Approximately 500 guests have been invited to the official opening of Parliament tomorrow and the historic West Wing will be opened to accommodate the large numbers.
Clerk of Parliament Pedro Eastmond tonight told The Nation it would be “a soft opening” for the West Wing because they still have to outfit some of the rooms, which have been under renovation for the past two or three years.
“It’s being called into use tomorrow to accommodate those invited guests to Parliament because the Senate Chamber in terms of capacity, comfortable capacity, can seat 218 persons and we’re going to have close to 500 or more invited guests tomorrow. So the West Wing is being used and both wings are connected so that whatever is streamed on the East Wing is beamed to the West Wing,” Eastmond explained.
“So those guests who will be in the West Wing will get to see members in the Lower Chamber (House of Assembly) conducting business. You will get to see members in the Ermie Bourne Committee Room, which for tomorrow’s event would be effectively where the Senate meets and conducts its formal business, and the Senate Chamber where the formal opening [will take place].
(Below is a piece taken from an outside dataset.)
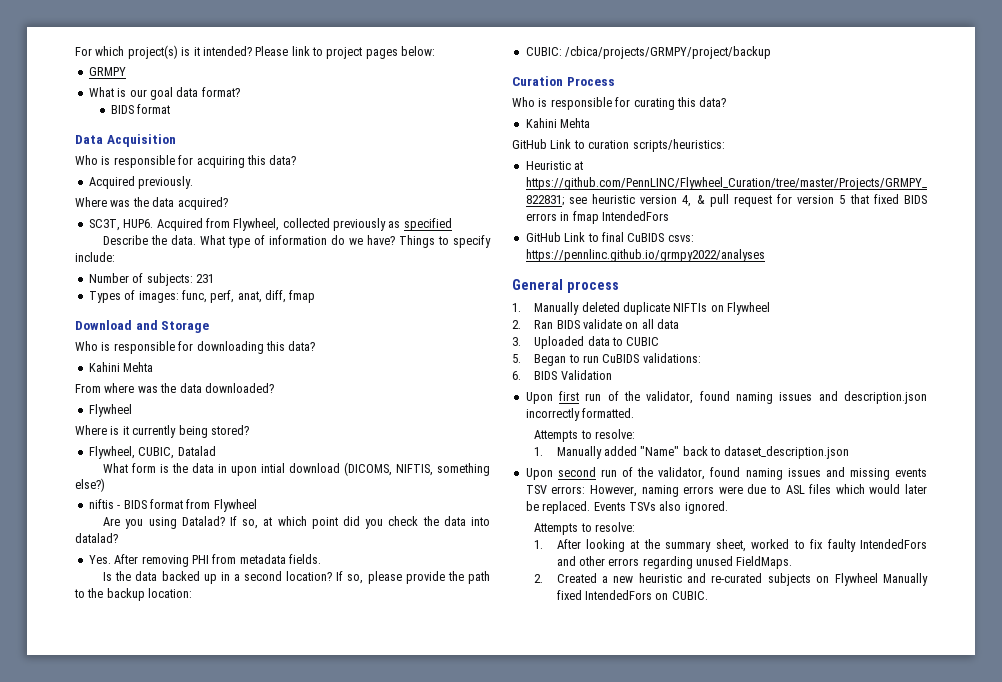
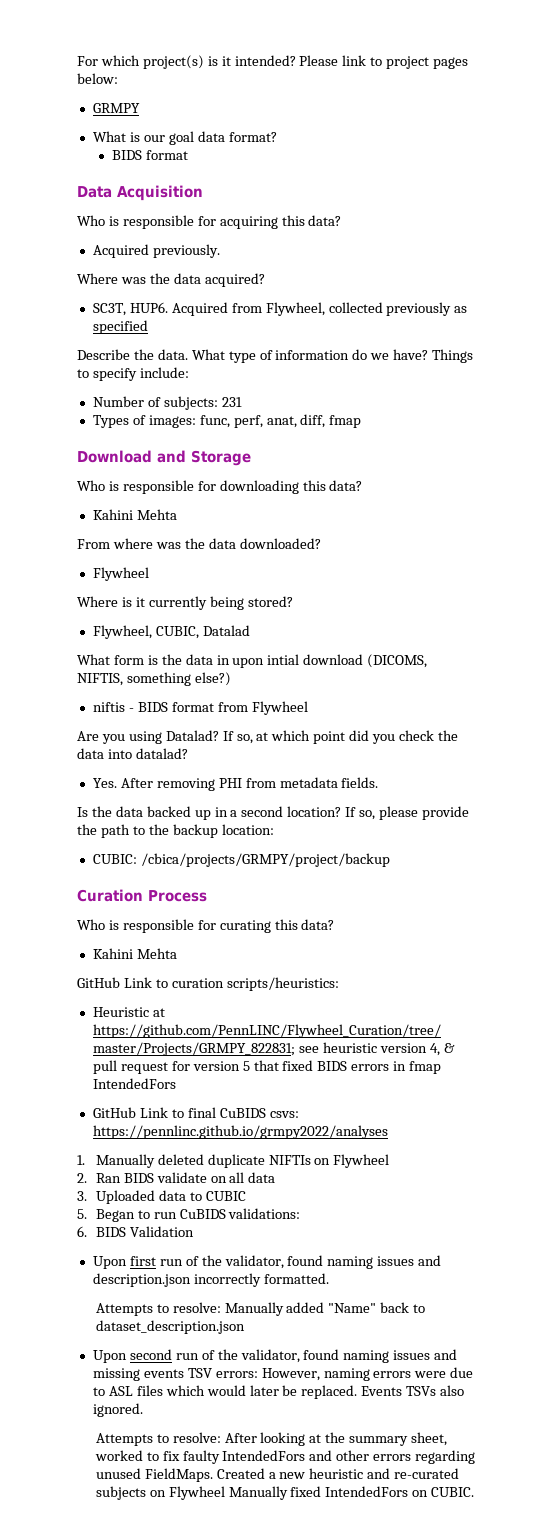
[512,279,619,293] // General process -> (388, 1132) none
[534,447,544,456] // 1. -> (221, 1307) none
[534,540,544,549] // 1. -> (221, 1437) none
[534,574,544,583] // 2. -> (213, 1475) none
“We’ll see also for the first time the speech delivered by the President of Barbados will not be the traditional speech that outlines the government’s programme but rather the President’s address; essentially what the President will be looking to see the Parliament achieve in this five-year term.”





Eastmond said history would be made in the choosing of the Speaker of the House of Assembly. For the first time since Parliament opened in June 1639, the Speaker will be elected from someone who did not face the electorate, becoming the 31st member of the House of Assembly.
Workmen were busy putting the finishing touches to the Public Building in historic Bridgetown for the ceremony, which is scheduled to commence at 4 p.m. The red carpet was being installed on the stairs, pristine white tents were already erected and the courtyard was scrubbed clean in preparation for the reception which follows the pomp and pageantry.
“This is almost the biggest event in the Parliamentary cycle, the opening of Parliament. This is one event where you hardly get anybody refusing an invitation or declining an invitation to come,” Eastmond noted.
“The Senate Chamber, where the majority of the ceremony will take place, is the place where the whole governance of Barbados is found in there in terms of those officials who are very critical to the success of Parliament, the success of government and the Westminster tradition as we know it will be on full display. Yes, we are a republic, but we still follow that Westminster tradition.”